Published · 2026-06-30 · 9 min read

Seven Kurdistan businesses I walked away from AI projects in the last twelve months — what they wanted, why I said no, and the cheaper, more honest answer that actually worked.

TL;DR: I have walked seven Kurdistan businesses away from AI projects in the last twelve months. Each one would have been a respectable invoice, and each one would have hurt the business that bought it. Here are the seven cases — anonymized — and the cheaper, more honest answer in each one.

Why this list exists

AI is the loudest part of my market right now. Owners read about it on LinkedIn, see a competitor doing something flashy, and decide they need it before they have decided what they need it for. Saying "no, not yet, here is what to do instead" is the single most useful thing I can sell, even though I cannot invoice for it. So this post is the public version of that conversation.

Case 1: 8-table cafe in Duhok wanting an AI menu chatbot

A small cafe with eight tables, two staff, and seventy regular customers wanted a WhatsApp bot to take orders. The owner had seen a viral post about a Lebanese restaurant doing this. We added up the math: a handful of orders a day, all from people the staff already know by name. The cost of building the bot was four months of revenue from those WhatsApp orders.
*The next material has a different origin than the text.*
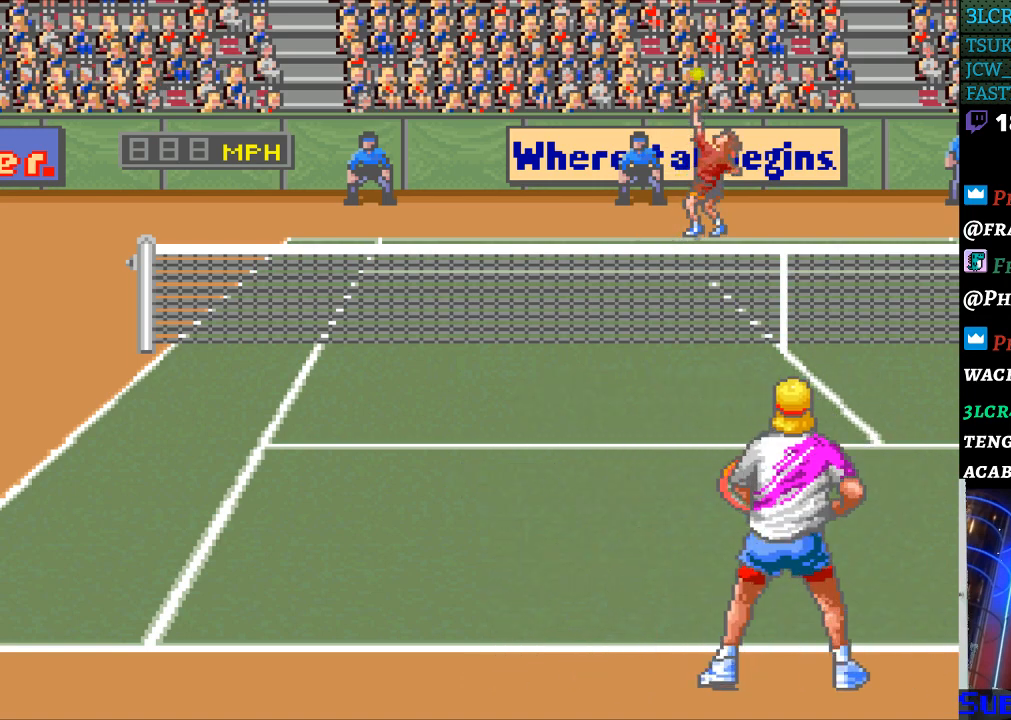
{"buttons": [], "events": []}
The right answer was a printed menu with a QR code, and a saved WhatsApp Quick Reply for "today's specials." Total cost: $0. Done.

Case 2: small clothing brand wanting AI-generated product descriptions

A boutique with 80 SKUs wanted AI to write product descriptions in three languages. We tried a sample run. The descriptions were technically correct and totally interchangeable — every item read like every other item, because the AI had no actual information to differentiate them. Customers clicked away. The right answer was for the owner herself to record a 30-second voice note about each new piece (origin, fabric, why she chose it), and let me transcribe and lightly edit those into the three languages. The voice notes carried character; the AI descriptions carried nothing. Total: about $200 of transcription work for the season.
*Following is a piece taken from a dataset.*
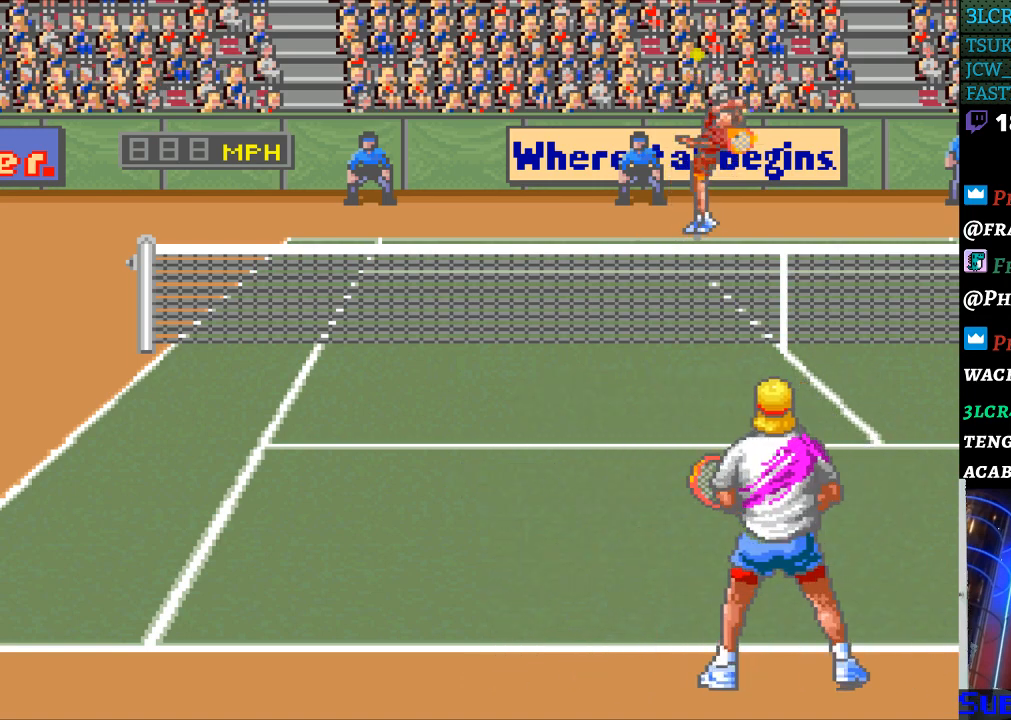
{"buttons": ["DPAD_LEFT"], "events": [[367, "DPAD_LEFT", "down"]]}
Case 3: pharmacy chain wanting AI medical advice

A four-branch pharmacy wanted a WhatsApp assistant that suggested over-the-counter medication based on customer symptoms. The legal exposure alone made this a no. AI hallucinations in pharma are not a chatbot bug, they are a public-health incident waiting to be reported. The right answer was an AI assistant that handled refills, opening hours, availability, and routing genuine symptom questions to the on-shift pharmacist by phone. Useful, safe, profitable. Built in two weeks.

Case 4: real-estate agency wanting AI lead-scoring

A 12-agent agency wanted an AI to score incoming inquiries by likelihood-to-buy. They had thirty leads a week. With volumes that small, no AI scoring is going to beat a senior agent eyeballing the list for ten minutes on Monday morning. AI lead scoring needs thousands of historical examples to train against — at thirty a week it would take a year of data before the model knew anything. The right answer was a clean inquiry form and a Monday-morning standup.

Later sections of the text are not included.